-- Records for this task follows --

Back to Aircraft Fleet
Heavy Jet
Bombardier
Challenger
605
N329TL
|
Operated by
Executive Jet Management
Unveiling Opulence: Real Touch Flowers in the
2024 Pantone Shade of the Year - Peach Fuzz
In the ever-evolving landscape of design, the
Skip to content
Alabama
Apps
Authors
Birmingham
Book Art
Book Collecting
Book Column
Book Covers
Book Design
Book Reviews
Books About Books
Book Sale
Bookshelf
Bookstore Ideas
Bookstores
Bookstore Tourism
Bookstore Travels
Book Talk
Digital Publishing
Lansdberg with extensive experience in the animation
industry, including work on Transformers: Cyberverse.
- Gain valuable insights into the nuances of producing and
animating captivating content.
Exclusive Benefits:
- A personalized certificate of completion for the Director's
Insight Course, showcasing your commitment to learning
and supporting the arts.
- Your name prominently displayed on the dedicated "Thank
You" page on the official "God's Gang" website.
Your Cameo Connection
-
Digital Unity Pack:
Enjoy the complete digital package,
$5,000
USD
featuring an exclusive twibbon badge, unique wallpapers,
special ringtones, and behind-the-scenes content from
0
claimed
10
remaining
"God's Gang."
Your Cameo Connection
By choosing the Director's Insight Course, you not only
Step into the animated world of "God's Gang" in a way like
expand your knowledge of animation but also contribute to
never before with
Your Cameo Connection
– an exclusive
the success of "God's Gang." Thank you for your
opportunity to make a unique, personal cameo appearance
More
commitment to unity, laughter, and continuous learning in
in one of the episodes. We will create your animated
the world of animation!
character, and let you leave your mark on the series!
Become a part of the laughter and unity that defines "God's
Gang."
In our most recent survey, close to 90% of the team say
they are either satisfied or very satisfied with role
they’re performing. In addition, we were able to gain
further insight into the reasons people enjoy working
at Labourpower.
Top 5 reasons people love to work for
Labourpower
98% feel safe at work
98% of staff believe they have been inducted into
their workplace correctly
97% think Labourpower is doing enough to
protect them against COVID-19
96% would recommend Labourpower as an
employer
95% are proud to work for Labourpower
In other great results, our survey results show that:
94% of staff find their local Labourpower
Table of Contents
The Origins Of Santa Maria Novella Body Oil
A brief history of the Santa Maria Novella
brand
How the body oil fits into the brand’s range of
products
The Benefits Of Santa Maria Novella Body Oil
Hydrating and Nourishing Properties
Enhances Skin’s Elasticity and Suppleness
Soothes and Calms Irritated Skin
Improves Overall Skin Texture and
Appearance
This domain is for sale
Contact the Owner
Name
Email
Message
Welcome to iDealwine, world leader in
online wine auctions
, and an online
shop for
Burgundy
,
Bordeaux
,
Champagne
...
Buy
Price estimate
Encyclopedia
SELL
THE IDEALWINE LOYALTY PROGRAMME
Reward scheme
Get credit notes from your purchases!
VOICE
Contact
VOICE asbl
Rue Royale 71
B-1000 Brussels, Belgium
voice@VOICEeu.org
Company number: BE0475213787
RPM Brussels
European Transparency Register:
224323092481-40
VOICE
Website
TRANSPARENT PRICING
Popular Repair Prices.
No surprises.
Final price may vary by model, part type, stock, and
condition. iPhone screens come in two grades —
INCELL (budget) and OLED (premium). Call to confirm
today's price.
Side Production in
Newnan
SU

-- Records for this task concluded --

Your goal: Retype exactly, please, only the lines of the entries that run from the one containing "TRANSPARENT PRICING" to the last.

Answer area:
TRANSPARENT PRICING
Popular Repair Prices.
No surprises.
Final price may vary by model, part type, stock, and
condition. iPhone screens come in two grades —
INCELL (budget) and OLED (premium). Call to confirm
today's price.
Side Production in
Newnan
SU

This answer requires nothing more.